Some students or groups will be randomly selected during the course to present and explain their laboratory work (LAB 0 to LAB 2). This mechanism is intended to ensure that all students prepare and understand their work thoroughly.
- Technical presentations and peer evaluation: 20%
During the final session of the course, all students will present either LAB 3 or LAB 4 (assigned randomly).
Presentations will be evaluated by the instructor and through peer evaluation, which will contribute to the final presentation grade.
Attendance on the presentation day is mandatory. Students who do not attend this session will not receive the presentation grade.
Requirements for continuous assessment: To qualify for continuous assessment, students must meet all the following requirements:
- Attendance: at least 80% of the class sessions.
- Hands-on activities: completion of at least 50% of the laboratory work.
Final exam option
- Students who do not meet the requirements for continuous assessment will have the option to take a final exam.
- This exam will evaluate the entire course content, including theoretical concepts, practical knowledge, and autonomous learning material based on the course book and laboratory activities.
- The final exam will be announced during the course.
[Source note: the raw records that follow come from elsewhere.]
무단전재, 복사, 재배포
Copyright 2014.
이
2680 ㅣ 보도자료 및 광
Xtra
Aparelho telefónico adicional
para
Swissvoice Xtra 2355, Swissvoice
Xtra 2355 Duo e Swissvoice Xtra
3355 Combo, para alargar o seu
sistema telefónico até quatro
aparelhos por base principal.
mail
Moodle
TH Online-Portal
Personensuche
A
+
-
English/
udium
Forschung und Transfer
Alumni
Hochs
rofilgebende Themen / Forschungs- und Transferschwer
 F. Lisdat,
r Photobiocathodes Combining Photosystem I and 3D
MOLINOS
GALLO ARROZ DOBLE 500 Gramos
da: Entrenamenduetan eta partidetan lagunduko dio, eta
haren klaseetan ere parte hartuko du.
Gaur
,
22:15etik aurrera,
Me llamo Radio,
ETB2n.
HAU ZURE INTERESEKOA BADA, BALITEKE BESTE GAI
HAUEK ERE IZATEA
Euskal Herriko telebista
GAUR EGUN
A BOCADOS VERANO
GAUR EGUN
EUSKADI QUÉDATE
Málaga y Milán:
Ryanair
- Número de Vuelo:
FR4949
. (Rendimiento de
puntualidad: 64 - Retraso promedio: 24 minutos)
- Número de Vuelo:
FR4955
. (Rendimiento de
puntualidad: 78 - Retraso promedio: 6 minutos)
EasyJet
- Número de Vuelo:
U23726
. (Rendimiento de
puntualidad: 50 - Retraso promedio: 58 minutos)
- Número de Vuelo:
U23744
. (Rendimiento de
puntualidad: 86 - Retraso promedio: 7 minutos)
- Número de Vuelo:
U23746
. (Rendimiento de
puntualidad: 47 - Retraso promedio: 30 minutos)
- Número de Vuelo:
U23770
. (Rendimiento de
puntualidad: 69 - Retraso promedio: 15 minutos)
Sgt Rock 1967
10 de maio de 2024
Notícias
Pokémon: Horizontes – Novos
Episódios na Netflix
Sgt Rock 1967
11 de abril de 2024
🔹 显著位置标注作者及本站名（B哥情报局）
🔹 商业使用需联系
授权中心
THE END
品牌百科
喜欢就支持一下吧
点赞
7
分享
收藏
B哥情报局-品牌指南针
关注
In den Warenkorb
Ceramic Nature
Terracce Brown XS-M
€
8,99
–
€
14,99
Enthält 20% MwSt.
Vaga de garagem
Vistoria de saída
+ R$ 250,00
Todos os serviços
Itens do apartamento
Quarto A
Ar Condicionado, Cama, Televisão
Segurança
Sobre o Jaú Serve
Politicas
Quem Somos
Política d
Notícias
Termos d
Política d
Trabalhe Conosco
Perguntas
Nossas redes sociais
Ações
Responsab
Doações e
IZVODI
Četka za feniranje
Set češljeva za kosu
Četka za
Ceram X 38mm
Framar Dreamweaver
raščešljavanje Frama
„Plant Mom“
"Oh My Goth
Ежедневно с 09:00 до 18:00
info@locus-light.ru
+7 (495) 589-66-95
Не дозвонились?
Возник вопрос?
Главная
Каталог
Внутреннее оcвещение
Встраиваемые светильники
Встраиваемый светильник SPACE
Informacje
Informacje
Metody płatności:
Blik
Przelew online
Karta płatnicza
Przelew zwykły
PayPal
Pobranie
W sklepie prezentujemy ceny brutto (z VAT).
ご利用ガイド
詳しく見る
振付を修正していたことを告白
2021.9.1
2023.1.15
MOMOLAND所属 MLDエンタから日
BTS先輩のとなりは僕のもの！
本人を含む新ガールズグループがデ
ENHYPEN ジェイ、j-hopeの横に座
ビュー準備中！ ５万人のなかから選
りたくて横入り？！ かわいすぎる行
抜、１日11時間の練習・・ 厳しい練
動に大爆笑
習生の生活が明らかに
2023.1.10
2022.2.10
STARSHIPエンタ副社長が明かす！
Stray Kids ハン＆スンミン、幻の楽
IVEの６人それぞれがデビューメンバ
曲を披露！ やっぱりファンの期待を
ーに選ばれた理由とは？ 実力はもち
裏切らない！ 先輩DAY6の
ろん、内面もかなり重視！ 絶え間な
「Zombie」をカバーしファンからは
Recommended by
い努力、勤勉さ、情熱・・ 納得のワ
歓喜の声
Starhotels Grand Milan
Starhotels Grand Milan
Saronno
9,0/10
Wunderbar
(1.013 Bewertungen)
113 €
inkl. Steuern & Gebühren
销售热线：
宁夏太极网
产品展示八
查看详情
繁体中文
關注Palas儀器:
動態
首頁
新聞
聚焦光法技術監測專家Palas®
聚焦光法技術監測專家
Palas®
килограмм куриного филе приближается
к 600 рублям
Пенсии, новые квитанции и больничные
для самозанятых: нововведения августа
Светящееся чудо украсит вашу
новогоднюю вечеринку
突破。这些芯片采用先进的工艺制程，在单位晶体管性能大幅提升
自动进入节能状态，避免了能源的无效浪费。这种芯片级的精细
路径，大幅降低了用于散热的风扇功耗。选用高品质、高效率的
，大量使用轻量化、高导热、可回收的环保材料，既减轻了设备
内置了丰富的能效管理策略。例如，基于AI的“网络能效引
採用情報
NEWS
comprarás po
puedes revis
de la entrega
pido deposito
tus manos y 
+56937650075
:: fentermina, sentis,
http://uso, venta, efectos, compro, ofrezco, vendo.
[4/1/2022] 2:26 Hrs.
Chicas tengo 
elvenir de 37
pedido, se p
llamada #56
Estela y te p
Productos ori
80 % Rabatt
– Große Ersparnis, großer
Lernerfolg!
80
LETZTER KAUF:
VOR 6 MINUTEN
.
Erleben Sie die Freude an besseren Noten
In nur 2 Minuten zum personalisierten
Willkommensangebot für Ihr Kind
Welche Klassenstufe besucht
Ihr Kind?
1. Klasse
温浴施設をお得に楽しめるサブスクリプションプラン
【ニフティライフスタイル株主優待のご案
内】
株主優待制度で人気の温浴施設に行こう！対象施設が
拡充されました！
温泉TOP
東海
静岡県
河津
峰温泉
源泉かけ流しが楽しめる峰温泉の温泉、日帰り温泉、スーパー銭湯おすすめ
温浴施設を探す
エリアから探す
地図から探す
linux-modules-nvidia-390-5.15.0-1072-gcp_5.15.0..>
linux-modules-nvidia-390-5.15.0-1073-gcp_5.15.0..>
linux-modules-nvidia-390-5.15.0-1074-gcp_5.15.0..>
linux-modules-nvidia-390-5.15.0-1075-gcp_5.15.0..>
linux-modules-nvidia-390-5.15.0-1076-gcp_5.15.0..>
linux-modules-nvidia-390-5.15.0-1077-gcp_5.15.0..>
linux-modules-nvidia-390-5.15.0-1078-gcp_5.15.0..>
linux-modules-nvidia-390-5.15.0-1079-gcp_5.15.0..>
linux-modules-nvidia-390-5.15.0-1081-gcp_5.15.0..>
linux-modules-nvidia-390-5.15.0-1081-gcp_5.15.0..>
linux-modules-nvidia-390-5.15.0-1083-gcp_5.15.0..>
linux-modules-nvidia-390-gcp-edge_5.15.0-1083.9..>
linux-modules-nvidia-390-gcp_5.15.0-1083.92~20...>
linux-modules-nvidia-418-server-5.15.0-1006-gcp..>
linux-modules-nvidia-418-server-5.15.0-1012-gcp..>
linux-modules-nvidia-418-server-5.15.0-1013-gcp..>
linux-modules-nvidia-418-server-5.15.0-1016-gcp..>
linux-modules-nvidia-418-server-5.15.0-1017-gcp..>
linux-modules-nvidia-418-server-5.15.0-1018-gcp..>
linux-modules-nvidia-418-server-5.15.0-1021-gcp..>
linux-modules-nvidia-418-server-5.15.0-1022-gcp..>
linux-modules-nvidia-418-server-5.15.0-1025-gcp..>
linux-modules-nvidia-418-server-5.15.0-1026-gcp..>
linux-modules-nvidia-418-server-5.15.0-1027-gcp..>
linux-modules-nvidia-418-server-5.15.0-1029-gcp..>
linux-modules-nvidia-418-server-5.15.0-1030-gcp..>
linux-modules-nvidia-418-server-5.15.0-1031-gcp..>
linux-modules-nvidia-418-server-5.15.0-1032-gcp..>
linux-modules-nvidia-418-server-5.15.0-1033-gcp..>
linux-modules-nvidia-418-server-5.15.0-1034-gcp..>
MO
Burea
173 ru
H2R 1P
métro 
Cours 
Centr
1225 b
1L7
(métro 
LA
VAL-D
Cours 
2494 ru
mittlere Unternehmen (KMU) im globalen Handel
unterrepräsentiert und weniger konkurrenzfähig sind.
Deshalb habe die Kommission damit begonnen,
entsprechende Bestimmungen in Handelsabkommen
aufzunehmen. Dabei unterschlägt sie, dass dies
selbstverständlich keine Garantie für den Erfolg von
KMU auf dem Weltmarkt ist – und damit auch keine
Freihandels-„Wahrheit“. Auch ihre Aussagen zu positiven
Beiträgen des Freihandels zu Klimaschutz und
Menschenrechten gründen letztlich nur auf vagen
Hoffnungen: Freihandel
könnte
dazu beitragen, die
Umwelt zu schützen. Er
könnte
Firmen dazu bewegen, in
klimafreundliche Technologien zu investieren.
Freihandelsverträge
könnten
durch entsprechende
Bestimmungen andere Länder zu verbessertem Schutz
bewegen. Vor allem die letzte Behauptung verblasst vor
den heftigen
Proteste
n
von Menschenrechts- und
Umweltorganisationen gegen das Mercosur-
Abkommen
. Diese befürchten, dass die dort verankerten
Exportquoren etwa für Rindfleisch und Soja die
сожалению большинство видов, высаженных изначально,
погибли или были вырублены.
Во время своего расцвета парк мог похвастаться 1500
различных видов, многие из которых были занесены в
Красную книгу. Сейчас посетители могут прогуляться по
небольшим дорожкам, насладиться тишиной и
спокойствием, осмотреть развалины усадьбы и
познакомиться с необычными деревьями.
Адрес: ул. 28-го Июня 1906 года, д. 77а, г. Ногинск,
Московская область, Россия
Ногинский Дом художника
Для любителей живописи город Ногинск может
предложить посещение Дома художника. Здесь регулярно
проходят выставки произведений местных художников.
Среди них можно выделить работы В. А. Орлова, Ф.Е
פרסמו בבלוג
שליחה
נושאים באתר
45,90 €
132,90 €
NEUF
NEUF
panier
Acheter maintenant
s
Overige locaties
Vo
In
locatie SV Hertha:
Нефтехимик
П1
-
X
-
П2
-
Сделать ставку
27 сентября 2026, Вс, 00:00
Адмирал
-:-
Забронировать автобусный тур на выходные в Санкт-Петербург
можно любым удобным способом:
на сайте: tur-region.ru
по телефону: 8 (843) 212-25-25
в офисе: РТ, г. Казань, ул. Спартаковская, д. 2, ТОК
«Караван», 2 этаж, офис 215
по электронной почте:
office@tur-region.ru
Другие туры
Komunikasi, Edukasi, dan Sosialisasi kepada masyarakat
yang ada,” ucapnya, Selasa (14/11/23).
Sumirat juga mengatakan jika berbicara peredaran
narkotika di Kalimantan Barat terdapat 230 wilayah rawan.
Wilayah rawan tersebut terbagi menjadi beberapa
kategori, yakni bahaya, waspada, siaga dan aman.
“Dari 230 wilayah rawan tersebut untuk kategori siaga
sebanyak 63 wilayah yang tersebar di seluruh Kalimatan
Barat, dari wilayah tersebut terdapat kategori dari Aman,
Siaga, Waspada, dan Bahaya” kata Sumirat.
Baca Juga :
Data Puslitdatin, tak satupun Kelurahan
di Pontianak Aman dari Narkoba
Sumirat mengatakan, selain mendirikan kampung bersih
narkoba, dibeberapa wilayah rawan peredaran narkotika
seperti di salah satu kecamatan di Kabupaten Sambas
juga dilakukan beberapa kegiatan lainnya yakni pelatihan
No documentation (printed or digital) will be allowed during the exam.
Bibliography
Basic:
Supercomputing for Artificial Intelligence: Foundations, Architectures, and Scaling Deep Learning -
Torres, Jordi,
WATCH THIS SPACE Book Series - Barcelona. Amazon KDP, 2025. ISBN: 979-831932835-9
Python is the programming language of choice for the labs' sessions of this course. It is assumed that the student has a basic knowledge of Python prior to starting classes. Also, some experience with Linux basics will be necessary.